Prof. Dr. Ömer Faruk Şimşek: YKS Sonrası Önemli Bir Psikolojik Geçiş Süreci
Üniversiteye geçiş sürecinin en zorlu aşaması olan Yükseköğretim Kurumları Sınavı (YKS) sona erdi. Sınav stresini geride bırakan yüzbinlerce genç için şimdi, yalnızca bedensel değil, zihinsel ve duygusal olarak da dinlenme zamanı. İstanbul Rumeli Üniversitesi Psikoloji Bölümü Öğretim Üyesi Prof. Dr. Ömer Faruk Şimşek, bu dönemin gençler için yalnızca bir sınavın bitişi değil, aynı zamanda önemli bir psikolojik geçiş süreci olduğunu ifade etti.

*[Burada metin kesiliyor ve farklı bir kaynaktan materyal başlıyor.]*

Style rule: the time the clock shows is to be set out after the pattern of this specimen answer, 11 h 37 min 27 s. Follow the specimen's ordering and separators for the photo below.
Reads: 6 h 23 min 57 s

Sınav Bitti Ama Duygusal Yorgunluk Devam Ediyor
Prof. Dr. Şimşek, YKS’nin genç bireylerin yaşamlarında yalnızca bir akademik değerlendirme olmadığını, aynı zamanda kimlik gelişimi ve gelecek algısı üzerinde belirleyici bir etkiye sahip olduğunu belirtti. Sınavın ardından hissedilen rahatlamanın doğal olduğunu ancak bu sürecin aynı zamanda boşluk hissi, duygusal yorgunluk ve amaçsızlık gibi duygularla da karakterize edilebileceğini söyledi. Bu nedenle, gençlerin yalnızca fiziksel olarak değil, ruhsal olarak da desteklenmeleri gerektiğini vurguladı.
Gençlerin İçsel Sorgulamaları Artıyor
Sınav sürecinin yoğun ve uzun vadeli performans beklentileriyle geçtiğine dikkat çeken Prof. Dr. Şimşek, bazı gençlerin sınav sonrasında “artık ne yapacağım” sorusuyla baş başa kaldıklarını dile getirdi. Bu durumu psikolojide “post-hedef boşluğu” olarak tanımladıklarını ifade eden Şimşek, bu hissin özellikle tüm benliğiyle sınava odaklanan bireylerde daha yoğun yaşandığını belirtti. Bu süreçte gençlerin tek bir hedefe değil, çok yönlü yaşam amaçlarına yönlendirilmesinin önemli olduğunu kaydetti.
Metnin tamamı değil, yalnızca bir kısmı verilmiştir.